→ RECORDS TO PROCESS
[Start of section]
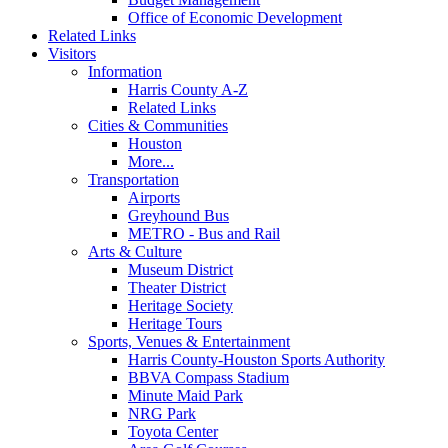
Office of Economic Development
Related Links
Visitors
Information
Harris County A-Z
Related Links
Cities & Communities
Houston
More...
Transportation
Airports
Greyhound Bus
METRO - Bus and Rail
Arts & Culture
Museum District
Theater District
Heritage Society
Heritage Tours
Sports, Venues & Entertainment
Harris County-Houston Sports Authority
BBVA Compass Stadium
Minute Maid Park
NRG Park
Toyota Center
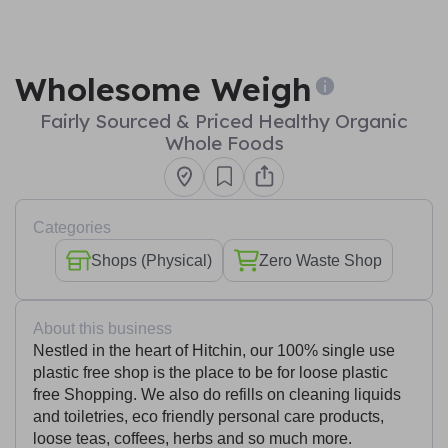
Wholesome Weigh
Fairly Sourced & Priced Healthy Organic
Whole Foods
Categories
Shops (Physical)
Zero Waste Shop
About this business
Nestled in the heart of Hitchin, our 100% single use
plastic free shop is the place to be for loose plastic
free Shopping. We also do refills on cleaning liquids
and toiletries, eco friendly personal care products,
loose teas, coffees, herbs and so much more.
[End of section]
→ HOW TO COMPLETE THIS TASK
Each record is to be restated word for word; no picture goes in.

→ REPLY
Office of Economic Development
Related Links
Visitors
Information
Harris County A-Z
Related Links
Cities & Communities
Houston
More...
Transportation
Airports
Greyhound Bus
METRO - Bus and Rail
Arts & Culture
Museum District
Theater District
Heritage Society
Heritage Tours
Sports, Venues & Entertainment
Harris County-Houston Sports Authority
BBVA Compass Stadium
Minute Maid Park
NRG Park
Toyota Center
Wholesome Weigh
Fairly Sourced & Priced Healthy Organic
Whole Foods
Categories
Shops (Physical)
Zero Waste Shop
About this business
Nestled in the heart of Hitchin, our 100% single use
plastic free shop is the place to be for loose plastic
free Shopping. We also do refills on cleaning liquids
and toiletries, eco friendly personal care products,
loose teas, coffees, herbs and so much more.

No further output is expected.